## TEXTE À LIRE:
........

23 août 2008

Kim et Fantô-Mam

L’aîné a une nouvelle héroïne: c'est l’espionne Kim Possible – made by Disney, mais qui se rapproche (un peu) du genre de filles fortes auquel il est souhaitable de confronter les garçons, si l'on en croit l’évangile de puériculture et les gender studies. Donc, je critique pas.

Sans compter qu’elle me fait penser à Fantômette. Sauf qu'avec Fantômette, on aurait eu un problème en moins, vu qu'elle sortait toujours couverte, encagoulée et vêtue de son «élégant justaucorps de soie jaune». Alors que Kim a pour marque de fabrique un bourillon monté sur taille de guêpe qu'elle exhibe en permanence. Et qui turlupine mon aîné, ce qui met à l'épreuve mes compétences de gender studies-mam, soucieuse de ne pas voir son fils virer macho précoce.

Exemple: «Maman, pourquoi Kimpossibeule elle montre toujours son ventre?» Eviter les réponses catégoriques et stéréotypées: «Euh, juste comme ça, j’imagine...» «Mais pourquoi?» Surtout ne pas le laisser IMAGINER que les jolies filles font ça pour exciter les mâles ou/et pour humilier les grosses: «Parce qu’elles trouvent ça joli et qu’elles se sentent bien comme ça.» «Ouais mais, toi, maman, tu montres jamais ton ventre.» Faire comme si c’était mon choix. Comme si ça n’avait RIEN à voir avec le pneu: «Ben non... Peut-être... Je sais pas…» «C’est passk tu t’sens pas bien?» Tenir bon: «Non, ça me dit rien, c’est tout.» «C’est parce que t’es vieille?» Ne pas prendre personnellement: «Mais non…» «En fait, ton ventre il est pas comme celui de Kimpossibeule.» «Non» – voix un peu trop aigre. Se ressaisir et profiter de le rendre attentif au clivage entre idéal et réel: «Mais tu sais, PERSONNE n’a le même ventre que Kim Possible.»

........

## DONNÉES À EXAMINER:

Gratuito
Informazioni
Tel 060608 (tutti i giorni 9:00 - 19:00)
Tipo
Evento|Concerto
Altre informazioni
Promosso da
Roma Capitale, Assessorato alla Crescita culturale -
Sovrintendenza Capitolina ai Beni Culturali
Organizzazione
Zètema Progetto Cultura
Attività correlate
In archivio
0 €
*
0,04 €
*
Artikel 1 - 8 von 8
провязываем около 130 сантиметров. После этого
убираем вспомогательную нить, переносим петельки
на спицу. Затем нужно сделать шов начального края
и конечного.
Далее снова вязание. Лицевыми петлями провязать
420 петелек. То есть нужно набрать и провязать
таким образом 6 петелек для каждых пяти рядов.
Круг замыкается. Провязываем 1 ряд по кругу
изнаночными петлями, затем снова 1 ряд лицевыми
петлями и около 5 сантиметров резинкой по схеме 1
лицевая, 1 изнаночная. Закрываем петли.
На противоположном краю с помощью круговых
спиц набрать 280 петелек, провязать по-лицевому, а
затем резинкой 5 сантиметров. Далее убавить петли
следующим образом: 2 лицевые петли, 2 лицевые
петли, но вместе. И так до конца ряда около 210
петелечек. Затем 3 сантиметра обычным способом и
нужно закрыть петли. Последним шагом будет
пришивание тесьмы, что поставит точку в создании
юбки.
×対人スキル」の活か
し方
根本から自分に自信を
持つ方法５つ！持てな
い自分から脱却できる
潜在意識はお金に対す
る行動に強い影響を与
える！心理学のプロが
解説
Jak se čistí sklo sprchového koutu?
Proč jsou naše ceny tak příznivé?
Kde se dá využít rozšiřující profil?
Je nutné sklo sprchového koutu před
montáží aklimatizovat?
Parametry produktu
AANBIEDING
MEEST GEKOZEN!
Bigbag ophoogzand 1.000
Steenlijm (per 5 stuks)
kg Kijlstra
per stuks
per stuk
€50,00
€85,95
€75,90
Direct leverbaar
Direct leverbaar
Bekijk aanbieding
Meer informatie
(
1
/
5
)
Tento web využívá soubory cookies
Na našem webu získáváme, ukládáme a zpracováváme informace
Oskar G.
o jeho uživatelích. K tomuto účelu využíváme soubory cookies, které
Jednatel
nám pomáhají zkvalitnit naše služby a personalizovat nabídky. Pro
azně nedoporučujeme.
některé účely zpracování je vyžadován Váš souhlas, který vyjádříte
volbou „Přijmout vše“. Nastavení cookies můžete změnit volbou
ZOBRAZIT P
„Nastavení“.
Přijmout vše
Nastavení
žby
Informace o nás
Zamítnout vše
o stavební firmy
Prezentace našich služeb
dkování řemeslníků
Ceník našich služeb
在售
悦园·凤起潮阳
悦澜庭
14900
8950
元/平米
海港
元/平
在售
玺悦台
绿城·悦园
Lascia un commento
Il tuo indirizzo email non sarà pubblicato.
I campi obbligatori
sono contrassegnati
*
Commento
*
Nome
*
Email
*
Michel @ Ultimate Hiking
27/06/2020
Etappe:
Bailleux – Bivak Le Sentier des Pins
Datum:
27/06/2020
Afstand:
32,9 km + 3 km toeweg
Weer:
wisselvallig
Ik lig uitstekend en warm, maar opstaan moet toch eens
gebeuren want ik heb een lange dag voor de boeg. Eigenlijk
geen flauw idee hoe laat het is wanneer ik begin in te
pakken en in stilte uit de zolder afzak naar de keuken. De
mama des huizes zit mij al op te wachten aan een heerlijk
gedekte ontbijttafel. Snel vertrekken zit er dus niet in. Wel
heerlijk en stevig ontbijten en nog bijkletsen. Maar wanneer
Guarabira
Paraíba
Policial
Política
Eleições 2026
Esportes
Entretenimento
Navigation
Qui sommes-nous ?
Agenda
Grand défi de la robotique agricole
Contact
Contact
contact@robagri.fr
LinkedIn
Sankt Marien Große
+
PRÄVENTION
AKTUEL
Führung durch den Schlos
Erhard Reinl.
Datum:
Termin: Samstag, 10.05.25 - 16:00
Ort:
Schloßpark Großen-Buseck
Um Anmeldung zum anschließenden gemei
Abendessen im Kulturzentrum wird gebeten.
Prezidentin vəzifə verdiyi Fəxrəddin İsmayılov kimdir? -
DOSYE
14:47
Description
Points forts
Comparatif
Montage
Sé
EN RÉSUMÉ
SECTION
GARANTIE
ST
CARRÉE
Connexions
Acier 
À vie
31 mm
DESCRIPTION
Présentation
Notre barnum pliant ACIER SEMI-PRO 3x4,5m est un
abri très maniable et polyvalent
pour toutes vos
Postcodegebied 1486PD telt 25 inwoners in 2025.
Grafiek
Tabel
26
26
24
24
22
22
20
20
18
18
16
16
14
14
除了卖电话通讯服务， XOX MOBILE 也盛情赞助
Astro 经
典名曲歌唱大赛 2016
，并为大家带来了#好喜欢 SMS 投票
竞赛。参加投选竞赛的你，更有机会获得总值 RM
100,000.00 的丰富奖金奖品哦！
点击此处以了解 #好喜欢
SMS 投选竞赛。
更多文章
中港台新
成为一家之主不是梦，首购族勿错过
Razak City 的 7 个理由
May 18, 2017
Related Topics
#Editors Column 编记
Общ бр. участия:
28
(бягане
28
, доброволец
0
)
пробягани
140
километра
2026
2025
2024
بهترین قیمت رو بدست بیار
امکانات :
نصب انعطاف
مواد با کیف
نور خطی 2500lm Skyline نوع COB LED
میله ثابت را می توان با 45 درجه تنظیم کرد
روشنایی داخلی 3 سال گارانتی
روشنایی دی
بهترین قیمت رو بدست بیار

........

## SÉRIE DE CONSIGNES:
a: Remplacez « Direct leverbaar » par « Op voorraad » dans les données, du début jusqu'à la ligne contenant « můžete změnit volbou » incluse, et recopiez ces lignes sans rien changer d'autre.
b: Prolongez le texte sur Kim Possible et Fantômette à partir de sa dernière phrase.
Le texte et les données sont deux documents indépendants l'un de l'autre.

## RÉPONSES AUX CONSIGNES:
a:
Gratuito
Informazioni
Tel 060608 (tutti i giorni 9:00 - 19:00)
Tipo
Evento|Concerto
Altre informazioni
Promosso da
Roma Capitale, Assessorato alla Crescita culturale -
Sovrintendenza Capitolina ai Beni Culturali
Organizzazione
Zètema Progetto Cultura
Attività correlate
In archivio
0 €
*
0,04 €
*
Artikel 1 - 8 von 8
провязываем около 130 сантиметров. После этого
убираем вспомогательную нить, переносим петельки
на спицу. Затем нужно сделать шов начального края
и конечного.
Далее снова вязание. Лицевыми петлями провязать
420 петелек. То есть нужно набрать и провязать
таким образом 6 петелек для каждых пяти рядов.
Круг замыкается. Провязываем 1 ряд по кругу
изнаночными петлями, затем снова 1 ряд лицевыми
петлями и около 5 сантиметров резинкой по схеме 1
лицевая, 1 изнаночная. Закрываем петли.
На противоположном краю с помощью круговых
спиц набрать 280 петелек, провязать по-лицевому, а
затем резинкой 5 сантиметров. Далее убавить петли
следующим образом: 2 лицевые петли, 2 лицевые
петли, но вместе. И так до конца ряда около 210
петелечек. Затем 3 сантиметра обычным способом и
нужно закрыть петли. Последним шагом будет
пришивание тесьмы, что поставит точку в создании
юбки.
×対人スキル」の活か
し方
根本から自分に自信を
持つ方法５つ！持てな
い自分から脱却できる
潜在意識はお金に対す
る行動に強い影響を与
える！心理学のプロが
解説
Jak se čistí sklo sprchového koutu?
Proč jsou naše ceny tak příznivé?
Kde se dá využít rozšiřující profil?
Je nutné sklo sprchového koutu před
montáží aklimatizovat?
Parametry produktu
AANBIEDING
MEEST GEKOZEN!
Bigbag ophoogzand 1.000
Steenlijm (per 5 stuks)
kg Kijlstra
per stuks
per stuk
€50,00
€85,95
€75,90
Op voorraad
Op voorraad
Bekijk aanbieding
Meer informatie
(
1
/
5
)
Tento web využívá soubory cookies
Na našem webu získáváme, ukládáme a zpracováváme informace
Oskar G.
o jeho uživatelích. K tomuto účelu využíváme soubory cookies, které
Jednatel
nám pomáhají zkvalitnit naše služby a personalizovat nabídky. Pro
azně nedoporučujeme.
některé účely zpracování je vyžadován Váš souhlas, který vyjádříte
volbou „Přijmout vše“. Nastavení cookies můžete změnit volbou

b:
L’aîné se replonge dans sa BD. Et moi je me sers un gros verre de rouge pour me féliciter d’avoir su relever incognito le défi gender studies: même si je ne rentre plus dans le justaucorps, l’esprit Fantômette est toujours en moi.

2 août 2008

Les doigts dans le nez

Cet été, Cora et Sam ne sont pas partis en vacances: Cora a du boulot par-dessus la tête et Sam fait un stage intensif de tennis. La crèche est fermée, mais ils ont réussi à organiser avec leurs voisins un système de garde tournante pour les enfants. Un coup de maître qui leur a coûté quatre après-midi café-cake diplomatiques à mourir d’ennui, mais qui a permis à Cora de sacrément bien bosser et à Sean d’améliorer considérablement son revers. Le concept les a d’ailleurs enthousiasmé au point de leur faire affirmer à au moins quatre reprises: «D’ailleurs, on se demande pourquoi on continue à payer des crèches, quand la solution est là, au coin de la rue!». Enfin ça, c’était jusqu’à ce que ce soit le tour de Cora de garder les six bambins – c’est-à-dire de devoir se dépatouiller seule sur la pelouse (Sam était au tennis, ce salaud) avec une hydre bambinesque à six têtes (Tessa-Victor-Mike-Ludo-Garance-Violette) qui se disputaient le droit d’aînesse sur le tuyau d’arrosage.

Les choses suivaient leur cours (c’est-à-dire que Ludo venait d’arracher le tuyau des mains de Garance qui protestait en le traitant de «gros derrière»), quand son portable a sonné. Un coup d’œil au display à suffi à Cora pour identifier qui l’appelait: son client phénoménal, celui qui lui assure les meilleurs mandats! Aaahrgh!!! Elle a longuement hésité, puis crié aux enfants «Soyez sages, je reviens!» et a couru s’enfermer dans son bureau.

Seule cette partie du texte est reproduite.